The real estate investment trust is evaluating the options for its remaining properties, which include Sugarloaf Mountain Resort in Carrabassett Valley, Maine, Okemo Mountain Resort in Ludlow, Vt., and Crested Butte (Colo.) Mountain Resort.
CNL Lifestyle Properties is considering getting out of the snow business, and could sell more than a dozen ski resorts from Maine to California that are worth hundreds of millions of dollars, Boston.com reported.
CNL fully owns 16 resorts, including Sugarloaf Mountain Resort in Carrabassett Valley, Maine; Okemo Mountain Resort in Ludlow, Vt.; Crested Butte in Colorado; Brighton Ski Resort in Utah; and Northstar-at-Tahoe in California, Boston.com reported.
If CNL sells them all to one buyer, industry officials say it would be the largest single ski resort transaction in the history of the sport, Boston.com reported.
CNL will evaluate options for its remaining properties including ski resorts, theme parks and marinas ‘‘in the near future,’’ said Steve Rice, senior managing director of CNL Financial Group. Besides selling them, alternatives include a private buyout or listing on a publicly traded exchange, Boston.com reported.
‘‘We’re taking a studied and careful approach,’’ Rice said.
Real estate investment trusts (REITs) are an investment vehicle for a variety of properties including hotels, office buildings and malls, but they are new to the ski industry in the last 15 or so years, Boston.com. There’s only one other REIT that’s a big player in the ski industry, Missouri-based EPR, said Michael Berry, president of the National Ski Areas Association.
CNL was valued at as much as $3 billion in 2012 with ownership of more than 100 water parks, ski resorts, marinas and senior housing developments before the value dropped in the aftermath of a real estate downturn, Boston.com reported.

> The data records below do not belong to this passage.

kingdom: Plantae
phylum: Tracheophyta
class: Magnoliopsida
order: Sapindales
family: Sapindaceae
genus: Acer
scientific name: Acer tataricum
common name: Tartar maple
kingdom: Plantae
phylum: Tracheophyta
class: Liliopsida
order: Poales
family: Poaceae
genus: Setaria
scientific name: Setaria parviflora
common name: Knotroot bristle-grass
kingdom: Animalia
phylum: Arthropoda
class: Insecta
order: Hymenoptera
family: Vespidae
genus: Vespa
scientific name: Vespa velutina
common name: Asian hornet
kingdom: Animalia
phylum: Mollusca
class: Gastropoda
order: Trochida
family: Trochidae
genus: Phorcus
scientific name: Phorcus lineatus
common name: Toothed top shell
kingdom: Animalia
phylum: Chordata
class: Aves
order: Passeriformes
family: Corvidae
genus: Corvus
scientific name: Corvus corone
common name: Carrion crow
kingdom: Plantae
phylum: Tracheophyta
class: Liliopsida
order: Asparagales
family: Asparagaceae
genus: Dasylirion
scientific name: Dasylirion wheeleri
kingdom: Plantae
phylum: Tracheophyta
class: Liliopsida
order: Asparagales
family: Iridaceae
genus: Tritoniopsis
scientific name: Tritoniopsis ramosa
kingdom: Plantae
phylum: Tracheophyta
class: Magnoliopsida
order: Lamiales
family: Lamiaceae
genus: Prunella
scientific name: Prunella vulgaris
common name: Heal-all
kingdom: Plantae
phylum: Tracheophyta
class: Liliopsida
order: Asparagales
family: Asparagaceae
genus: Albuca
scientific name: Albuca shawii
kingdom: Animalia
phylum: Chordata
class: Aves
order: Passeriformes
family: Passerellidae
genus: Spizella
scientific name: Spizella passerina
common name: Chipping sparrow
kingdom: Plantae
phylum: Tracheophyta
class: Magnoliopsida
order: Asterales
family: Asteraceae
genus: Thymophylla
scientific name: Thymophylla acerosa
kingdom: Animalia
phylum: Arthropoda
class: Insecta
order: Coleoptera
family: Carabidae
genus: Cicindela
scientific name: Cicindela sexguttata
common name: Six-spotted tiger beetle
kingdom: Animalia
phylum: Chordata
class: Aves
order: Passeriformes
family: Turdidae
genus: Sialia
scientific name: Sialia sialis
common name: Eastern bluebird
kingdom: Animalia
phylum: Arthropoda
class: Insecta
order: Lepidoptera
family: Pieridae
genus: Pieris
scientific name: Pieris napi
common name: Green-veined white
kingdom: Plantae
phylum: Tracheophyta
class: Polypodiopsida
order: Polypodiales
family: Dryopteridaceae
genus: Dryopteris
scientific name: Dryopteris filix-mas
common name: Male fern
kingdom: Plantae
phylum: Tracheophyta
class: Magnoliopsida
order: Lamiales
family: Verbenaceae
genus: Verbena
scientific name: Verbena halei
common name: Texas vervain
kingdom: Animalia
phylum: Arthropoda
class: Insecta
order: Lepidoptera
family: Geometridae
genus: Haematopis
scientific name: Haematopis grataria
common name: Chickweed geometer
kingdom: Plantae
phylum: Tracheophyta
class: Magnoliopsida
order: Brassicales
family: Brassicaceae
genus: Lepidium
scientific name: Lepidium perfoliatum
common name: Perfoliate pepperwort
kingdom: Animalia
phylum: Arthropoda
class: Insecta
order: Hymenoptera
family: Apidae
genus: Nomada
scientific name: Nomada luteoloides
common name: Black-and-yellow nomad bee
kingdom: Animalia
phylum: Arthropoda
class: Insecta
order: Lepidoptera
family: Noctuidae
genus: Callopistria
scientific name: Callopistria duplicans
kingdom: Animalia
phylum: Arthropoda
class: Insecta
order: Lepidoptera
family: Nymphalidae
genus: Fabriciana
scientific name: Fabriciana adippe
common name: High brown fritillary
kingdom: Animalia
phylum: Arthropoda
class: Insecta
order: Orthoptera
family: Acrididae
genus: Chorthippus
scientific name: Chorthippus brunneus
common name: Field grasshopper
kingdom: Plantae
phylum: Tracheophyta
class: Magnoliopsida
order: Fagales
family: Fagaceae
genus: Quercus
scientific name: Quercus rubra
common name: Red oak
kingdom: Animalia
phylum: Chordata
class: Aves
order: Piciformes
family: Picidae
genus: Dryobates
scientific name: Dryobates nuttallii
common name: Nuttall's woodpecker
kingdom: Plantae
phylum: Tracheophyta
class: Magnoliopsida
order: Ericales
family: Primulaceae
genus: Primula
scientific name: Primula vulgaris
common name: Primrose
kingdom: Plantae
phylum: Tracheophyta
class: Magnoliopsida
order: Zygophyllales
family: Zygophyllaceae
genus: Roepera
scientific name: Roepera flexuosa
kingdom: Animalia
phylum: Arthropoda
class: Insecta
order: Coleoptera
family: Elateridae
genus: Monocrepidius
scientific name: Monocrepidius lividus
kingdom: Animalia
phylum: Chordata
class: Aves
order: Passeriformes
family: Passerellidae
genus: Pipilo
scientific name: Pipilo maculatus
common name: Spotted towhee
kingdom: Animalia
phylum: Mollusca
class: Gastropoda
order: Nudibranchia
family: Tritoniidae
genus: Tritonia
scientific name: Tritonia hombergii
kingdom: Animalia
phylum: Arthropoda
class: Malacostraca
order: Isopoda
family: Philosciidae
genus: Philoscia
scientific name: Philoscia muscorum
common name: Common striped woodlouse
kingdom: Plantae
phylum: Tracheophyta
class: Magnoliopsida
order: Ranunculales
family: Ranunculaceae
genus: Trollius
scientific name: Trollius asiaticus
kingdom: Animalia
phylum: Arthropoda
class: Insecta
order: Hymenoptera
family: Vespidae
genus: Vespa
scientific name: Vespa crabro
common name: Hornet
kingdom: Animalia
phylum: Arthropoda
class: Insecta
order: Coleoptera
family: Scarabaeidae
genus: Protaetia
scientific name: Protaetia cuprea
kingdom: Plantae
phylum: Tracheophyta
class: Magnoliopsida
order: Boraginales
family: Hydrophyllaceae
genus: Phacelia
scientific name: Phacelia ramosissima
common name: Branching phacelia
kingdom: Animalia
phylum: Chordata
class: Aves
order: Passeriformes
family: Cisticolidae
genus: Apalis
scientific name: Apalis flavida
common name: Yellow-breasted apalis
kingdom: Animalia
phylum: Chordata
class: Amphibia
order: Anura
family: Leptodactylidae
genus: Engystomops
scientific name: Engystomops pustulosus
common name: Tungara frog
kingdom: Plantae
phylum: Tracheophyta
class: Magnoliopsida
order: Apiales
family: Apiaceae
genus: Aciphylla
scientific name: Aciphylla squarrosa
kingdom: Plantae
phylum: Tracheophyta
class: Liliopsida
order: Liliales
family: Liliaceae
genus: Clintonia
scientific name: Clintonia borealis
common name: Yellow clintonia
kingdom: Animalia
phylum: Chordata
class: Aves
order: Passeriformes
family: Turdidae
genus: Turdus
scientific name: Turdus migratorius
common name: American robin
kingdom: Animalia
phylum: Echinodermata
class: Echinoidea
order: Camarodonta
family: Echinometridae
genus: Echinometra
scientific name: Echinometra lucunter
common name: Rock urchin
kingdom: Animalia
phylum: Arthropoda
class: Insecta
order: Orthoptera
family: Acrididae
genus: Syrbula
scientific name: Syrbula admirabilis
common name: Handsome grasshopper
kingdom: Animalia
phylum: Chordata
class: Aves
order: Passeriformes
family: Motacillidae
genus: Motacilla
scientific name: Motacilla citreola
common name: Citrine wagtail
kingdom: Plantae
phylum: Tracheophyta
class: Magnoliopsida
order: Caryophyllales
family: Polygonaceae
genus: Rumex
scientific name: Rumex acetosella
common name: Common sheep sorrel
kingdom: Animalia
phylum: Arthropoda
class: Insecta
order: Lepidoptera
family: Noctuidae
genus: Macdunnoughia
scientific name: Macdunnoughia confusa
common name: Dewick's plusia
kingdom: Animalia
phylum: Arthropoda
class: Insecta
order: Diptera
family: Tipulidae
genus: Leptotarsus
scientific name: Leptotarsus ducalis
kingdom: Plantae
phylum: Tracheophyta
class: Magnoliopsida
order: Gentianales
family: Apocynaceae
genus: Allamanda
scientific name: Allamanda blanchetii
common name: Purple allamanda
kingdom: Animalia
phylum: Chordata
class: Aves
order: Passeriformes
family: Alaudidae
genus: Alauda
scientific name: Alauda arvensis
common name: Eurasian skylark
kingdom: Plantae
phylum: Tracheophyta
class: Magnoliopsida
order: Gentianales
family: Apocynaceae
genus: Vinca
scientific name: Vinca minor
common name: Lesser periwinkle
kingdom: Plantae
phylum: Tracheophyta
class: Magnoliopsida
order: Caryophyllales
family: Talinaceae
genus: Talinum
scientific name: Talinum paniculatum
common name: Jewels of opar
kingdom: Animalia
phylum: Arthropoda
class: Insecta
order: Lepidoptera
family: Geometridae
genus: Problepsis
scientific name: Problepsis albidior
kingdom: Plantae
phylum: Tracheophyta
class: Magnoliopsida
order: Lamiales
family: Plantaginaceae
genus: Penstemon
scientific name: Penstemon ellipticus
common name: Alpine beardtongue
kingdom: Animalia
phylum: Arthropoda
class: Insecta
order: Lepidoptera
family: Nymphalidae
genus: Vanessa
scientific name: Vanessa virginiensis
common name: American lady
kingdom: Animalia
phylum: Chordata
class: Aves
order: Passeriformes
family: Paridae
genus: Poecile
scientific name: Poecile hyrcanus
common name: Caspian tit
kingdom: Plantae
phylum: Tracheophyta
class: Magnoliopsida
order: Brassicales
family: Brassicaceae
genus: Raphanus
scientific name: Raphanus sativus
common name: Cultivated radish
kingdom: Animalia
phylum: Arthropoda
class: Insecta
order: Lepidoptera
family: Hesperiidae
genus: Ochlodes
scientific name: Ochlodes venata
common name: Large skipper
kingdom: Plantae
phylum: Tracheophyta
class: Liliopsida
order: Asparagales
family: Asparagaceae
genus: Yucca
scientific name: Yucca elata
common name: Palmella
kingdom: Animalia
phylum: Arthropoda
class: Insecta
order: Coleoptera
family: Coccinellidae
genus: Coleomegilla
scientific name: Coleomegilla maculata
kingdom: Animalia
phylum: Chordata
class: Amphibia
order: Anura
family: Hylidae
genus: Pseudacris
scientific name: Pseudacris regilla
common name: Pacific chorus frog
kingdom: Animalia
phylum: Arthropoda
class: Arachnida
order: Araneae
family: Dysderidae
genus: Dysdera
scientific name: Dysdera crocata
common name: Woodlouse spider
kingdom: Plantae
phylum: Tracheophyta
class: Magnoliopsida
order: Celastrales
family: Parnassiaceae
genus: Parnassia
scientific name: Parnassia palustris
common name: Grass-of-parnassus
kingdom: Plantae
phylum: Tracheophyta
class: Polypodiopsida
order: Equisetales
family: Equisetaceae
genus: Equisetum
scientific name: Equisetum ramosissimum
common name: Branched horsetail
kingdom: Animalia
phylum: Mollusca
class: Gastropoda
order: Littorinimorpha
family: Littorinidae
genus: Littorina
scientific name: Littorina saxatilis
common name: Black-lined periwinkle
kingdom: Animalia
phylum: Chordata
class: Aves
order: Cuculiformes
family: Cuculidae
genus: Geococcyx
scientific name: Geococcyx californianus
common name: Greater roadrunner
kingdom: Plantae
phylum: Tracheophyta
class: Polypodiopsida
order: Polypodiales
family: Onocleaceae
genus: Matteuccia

The REIT is nearing the end of its projected lifespan and anticipates having an ‘‘exit strategy’’ in place by December 31. In June, CNL agreed to sell 48 golf properties for $320 million. In December, it announced an agreement to sell its senior housing for $790 million, Boston.com reported.
Ideally, the remaining ski properties, theme parks and marinas would be sold, and the company enlisted Jefferies LLC, an investment bank, to evaluate options. Any sale wouldn’t have any significant impact on skiers because the resort operators’ long-term leases will remain in place even if the properties change hands, Boston.com reported.
Ski resorts, which are at the mercy of weather and the economy, can be good investments as long the owners have a long investment horizon, said Michael Krongel from Mirus Resort Capital in Burlington, Mass., who’s been involved in buying, selling and developing ski resorts for 45 years, Boston.com reported.